Mosqueda: No more delays issuing equity report

“We cannot afford any additional delays given that this critical report must be made public so that it will help us lay the foundation of what is needed in the Comprehensive Plan update,” Mosqueda said during the meeting. “That process begins this year. This report is critical for helping us understand and chart a course that makes sure we are on a path to true equity in our zoning policies. So that we can really understand the fundamental aspects of our zoning policies are where there are pitfalls.”

The Comprehensive Plan Major Update is due in 2024, but it will take two years leading up to it to put together the outreach process and Environmental Impact Statement. Mosqueda and other housing advocates worry the City will squander the chance to correct course on a housing system that is not leading to good outcomes for Black, Indigenous, people of color (BIPOC), working class folks, or younger generations.
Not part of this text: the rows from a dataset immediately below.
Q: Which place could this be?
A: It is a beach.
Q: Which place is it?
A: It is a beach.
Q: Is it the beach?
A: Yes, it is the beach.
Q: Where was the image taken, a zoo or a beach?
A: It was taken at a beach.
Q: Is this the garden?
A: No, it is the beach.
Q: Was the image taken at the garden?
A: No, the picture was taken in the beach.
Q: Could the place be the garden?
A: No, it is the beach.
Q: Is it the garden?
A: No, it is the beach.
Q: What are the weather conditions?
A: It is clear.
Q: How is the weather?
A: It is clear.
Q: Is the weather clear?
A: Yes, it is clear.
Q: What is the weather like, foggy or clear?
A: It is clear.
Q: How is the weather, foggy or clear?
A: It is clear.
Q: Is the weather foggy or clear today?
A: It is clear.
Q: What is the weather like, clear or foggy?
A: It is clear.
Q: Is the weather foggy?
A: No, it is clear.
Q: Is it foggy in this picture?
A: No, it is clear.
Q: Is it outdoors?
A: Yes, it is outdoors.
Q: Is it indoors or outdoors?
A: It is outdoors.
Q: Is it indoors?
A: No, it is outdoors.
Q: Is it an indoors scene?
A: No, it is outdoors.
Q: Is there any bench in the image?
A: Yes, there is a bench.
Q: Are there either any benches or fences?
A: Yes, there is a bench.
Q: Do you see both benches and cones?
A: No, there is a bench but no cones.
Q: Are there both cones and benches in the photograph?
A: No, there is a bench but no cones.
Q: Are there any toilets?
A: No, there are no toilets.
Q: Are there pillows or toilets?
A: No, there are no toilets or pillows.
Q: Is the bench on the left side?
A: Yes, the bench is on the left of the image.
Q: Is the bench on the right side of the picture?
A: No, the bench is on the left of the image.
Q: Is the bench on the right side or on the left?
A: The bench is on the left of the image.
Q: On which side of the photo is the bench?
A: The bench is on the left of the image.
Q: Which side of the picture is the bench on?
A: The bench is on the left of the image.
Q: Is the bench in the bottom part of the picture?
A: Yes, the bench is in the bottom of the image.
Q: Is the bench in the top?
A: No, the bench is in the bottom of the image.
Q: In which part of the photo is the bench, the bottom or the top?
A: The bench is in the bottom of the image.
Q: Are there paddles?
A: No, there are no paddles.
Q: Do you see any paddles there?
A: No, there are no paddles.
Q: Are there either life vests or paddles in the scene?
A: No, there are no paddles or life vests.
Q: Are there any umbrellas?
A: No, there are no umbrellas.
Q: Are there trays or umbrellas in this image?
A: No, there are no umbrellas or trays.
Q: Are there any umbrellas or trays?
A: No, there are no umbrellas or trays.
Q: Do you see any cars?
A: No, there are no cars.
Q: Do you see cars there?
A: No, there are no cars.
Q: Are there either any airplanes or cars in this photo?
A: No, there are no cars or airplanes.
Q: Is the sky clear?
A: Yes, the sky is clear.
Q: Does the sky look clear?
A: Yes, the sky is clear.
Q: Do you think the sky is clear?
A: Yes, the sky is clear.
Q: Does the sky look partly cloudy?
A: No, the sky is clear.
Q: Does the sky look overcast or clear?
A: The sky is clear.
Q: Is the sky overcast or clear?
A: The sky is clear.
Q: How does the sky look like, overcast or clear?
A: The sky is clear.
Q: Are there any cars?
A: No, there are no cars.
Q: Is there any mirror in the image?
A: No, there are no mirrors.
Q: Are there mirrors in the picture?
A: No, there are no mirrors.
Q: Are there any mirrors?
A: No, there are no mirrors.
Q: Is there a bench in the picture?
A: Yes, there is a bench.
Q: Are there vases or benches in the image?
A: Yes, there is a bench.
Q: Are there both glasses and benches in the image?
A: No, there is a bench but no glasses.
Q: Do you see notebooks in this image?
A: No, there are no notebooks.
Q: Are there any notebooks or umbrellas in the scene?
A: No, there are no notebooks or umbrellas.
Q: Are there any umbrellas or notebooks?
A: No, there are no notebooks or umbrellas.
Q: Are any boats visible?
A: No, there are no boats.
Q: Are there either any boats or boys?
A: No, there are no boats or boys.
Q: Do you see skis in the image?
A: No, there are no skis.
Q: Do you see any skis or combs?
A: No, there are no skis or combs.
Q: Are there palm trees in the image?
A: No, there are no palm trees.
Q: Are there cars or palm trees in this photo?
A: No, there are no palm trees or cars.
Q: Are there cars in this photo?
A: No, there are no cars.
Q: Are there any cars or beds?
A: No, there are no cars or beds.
“Seattle’s land use, like many cities, are rooted in a history of racist exclusionary zoning policies, racially restrictive covenants, and redlining that have locked Black, Indigenous, and communities of color individuals out of our [high opportunity] neighborhoods,” Mosqueda continued. “The effects of exclusionary zoning policies continue today. We know this. There’s no doubt about it.”
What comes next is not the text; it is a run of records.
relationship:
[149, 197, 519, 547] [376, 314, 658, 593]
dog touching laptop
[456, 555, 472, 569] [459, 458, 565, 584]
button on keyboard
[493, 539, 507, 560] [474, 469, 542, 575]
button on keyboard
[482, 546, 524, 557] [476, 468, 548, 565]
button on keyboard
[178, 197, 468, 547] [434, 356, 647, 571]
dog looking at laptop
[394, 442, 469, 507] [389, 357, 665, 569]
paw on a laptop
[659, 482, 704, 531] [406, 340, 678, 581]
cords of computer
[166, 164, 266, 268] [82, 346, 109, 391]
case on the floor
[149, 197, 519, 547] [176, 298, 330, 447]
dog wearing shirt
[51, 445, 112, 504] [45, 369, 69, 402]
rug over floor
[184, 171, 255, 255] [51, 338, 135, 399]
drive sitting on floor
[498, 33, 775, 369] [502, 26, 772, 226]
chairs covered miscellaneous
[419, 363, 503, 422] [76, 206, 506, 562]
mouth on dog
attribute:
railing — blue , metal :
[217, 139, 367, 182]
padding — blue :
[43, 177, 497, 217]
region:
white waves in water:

“The racial equity toolkit is a tool for us understand how we as a city can identify the ways to address the skyrocketing cost of housing,” Mosqueda continued, adding these policies have contributed to “the homelessness crisis disproportionately impacting BIPOC communities” and to the suburbanization of poverty and resulting car dependency.

Housing advocates join the call

The Urbanist joined a letter urging the report’s release that was spearheaded by the Housing Development Consortium and also signed by AIA Seattle, Futurewise, MOAR, Share the Cities, Seattle for Everyone, and Sierra Club Seattle.

“We are eager to review the analysis, on the 1994 Urban Village Growth strategy that has been treated as a ‘defacto’ growth strategy with no question of how its origination relates to the historic housing planning policies that exacerbate inequities,” the letter states. “The political and protectionist language of single-family homeownership shaped the Urban Village Strategy and was baked into the comprehensive plan. It has continued to be reiterated with each update. During the 25 years since adopting the growth strategy, the median price for a single-family home increased dramatically.”